↓↓↓

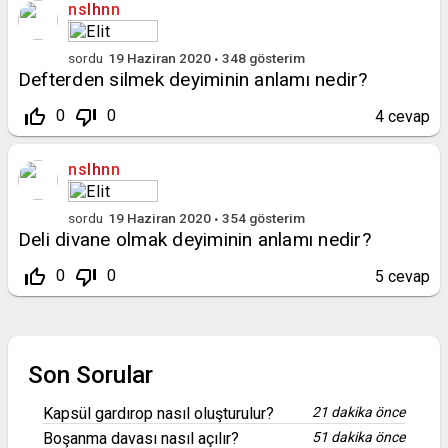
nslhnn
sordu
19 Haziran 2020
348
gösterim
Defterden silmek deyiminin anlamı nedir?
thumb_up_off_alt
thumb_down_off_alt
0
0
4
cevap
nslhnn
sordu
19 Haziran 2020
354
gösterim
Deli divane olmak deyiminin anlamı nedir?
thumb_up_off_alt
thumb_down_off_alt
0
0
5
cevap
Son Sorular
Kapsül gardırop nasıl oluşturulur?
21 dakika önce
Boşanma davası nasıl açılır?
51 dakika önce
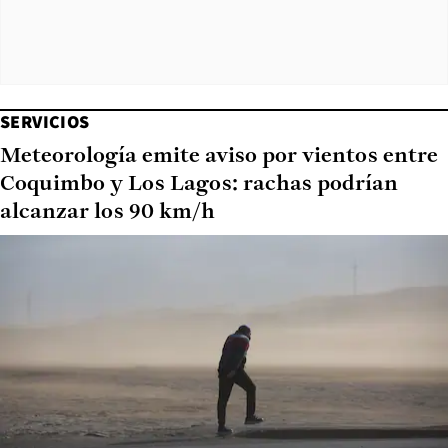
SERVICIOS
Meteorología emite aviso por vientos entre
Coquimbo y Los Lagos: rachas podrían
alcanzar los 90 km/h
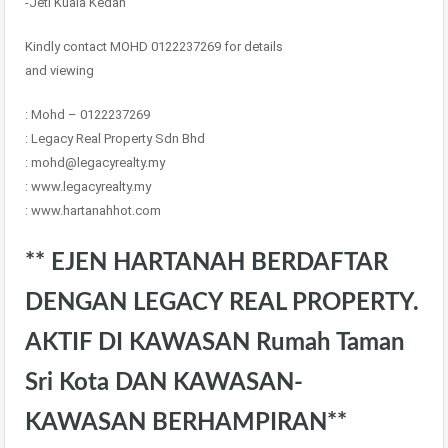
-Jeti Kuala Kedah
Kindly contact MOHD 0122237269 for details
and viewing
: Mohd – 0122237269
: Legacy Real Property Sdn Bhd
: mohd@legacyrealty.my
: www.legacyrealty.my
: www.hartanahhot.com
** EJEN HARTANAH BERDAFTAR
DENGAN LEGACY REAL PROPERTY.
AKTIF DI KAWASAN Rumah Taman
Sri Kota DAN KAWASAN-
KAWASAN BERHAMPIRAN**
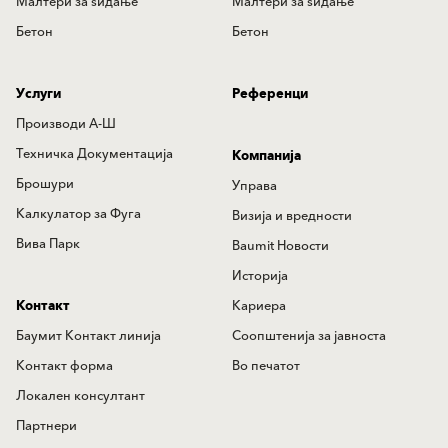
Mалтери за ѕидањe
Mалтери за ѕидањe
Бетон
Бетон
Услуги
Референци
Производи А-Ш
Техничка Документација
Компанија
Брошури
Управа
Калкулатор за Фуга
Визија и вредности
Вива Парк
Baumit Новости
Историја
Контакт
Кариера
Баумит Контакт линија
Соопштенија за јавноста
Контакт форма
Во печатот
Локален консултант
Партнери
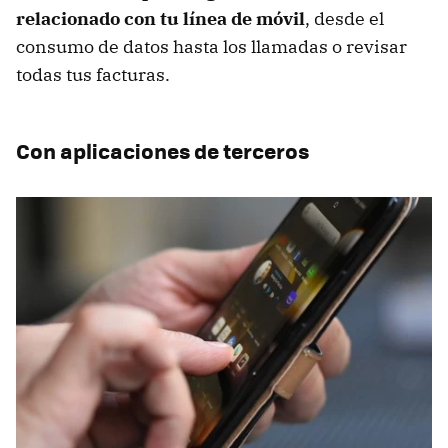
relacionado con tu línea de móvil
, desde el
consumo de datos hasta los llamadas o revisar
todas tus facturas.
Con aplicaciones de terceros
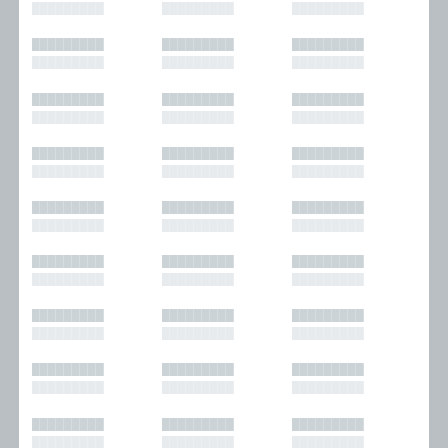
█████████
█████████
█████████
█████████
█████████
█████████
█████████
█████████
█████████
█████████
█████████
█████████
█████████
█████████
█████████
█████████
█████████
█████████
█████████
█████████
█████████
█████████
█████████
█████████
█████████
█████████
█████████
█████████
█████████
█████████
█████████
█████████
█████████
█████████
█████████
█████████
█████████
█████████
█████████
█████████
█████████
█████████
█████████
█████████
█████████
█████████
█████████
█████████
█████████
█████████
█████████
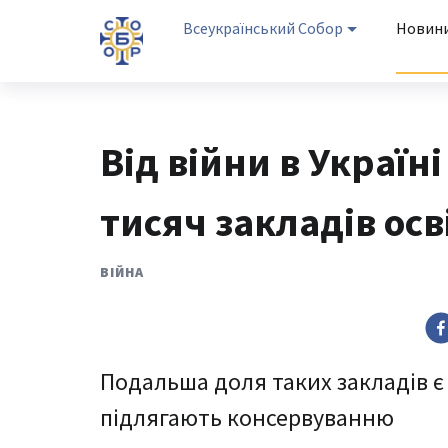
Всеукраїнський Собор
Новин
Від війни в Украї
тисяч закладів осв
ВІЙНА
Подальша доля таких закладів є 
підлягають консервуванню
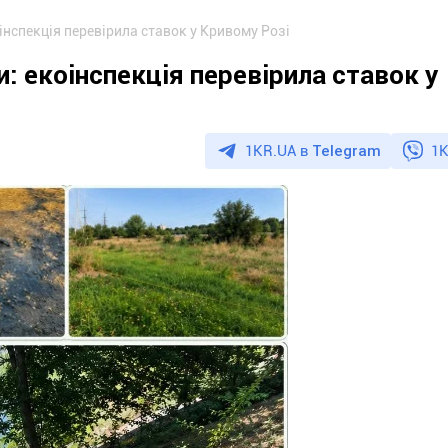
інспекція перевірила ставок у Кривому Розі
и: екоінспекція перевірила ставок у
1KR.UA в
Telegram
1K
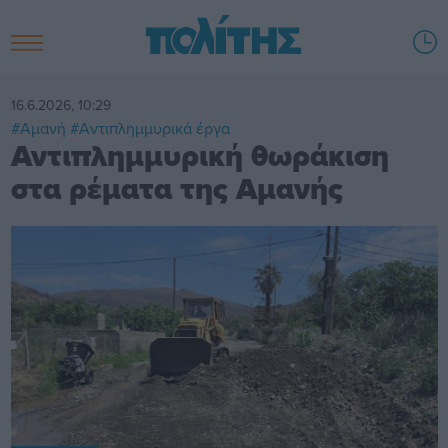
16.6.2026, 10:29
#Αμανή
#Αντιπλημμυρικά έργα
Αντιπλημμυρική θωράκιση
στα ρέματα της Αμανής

↑↑↑

ABOUT THIS TASK:
Reproduce, word for word, every line from the start of the records down to and including the line with "Son Sorular"; skip the pictures.

SOLUTION TO THIS PROBLEM:
nslhnn
sordu
19 Haziran 2020
348
gösterim
Defterden silmek deyiminin anlamı nedir?
thumb_up_off_alt
thumb_down_off_alt
0
0
4
cevap
nslhnn
sordu
19 Haziran 2020
354
gösterim
Deli divane olmak deyiminin anlamı nedir?
thumb_up_off_alt
thumb_down_off_alt
0
0
5
cevap
Son Sorular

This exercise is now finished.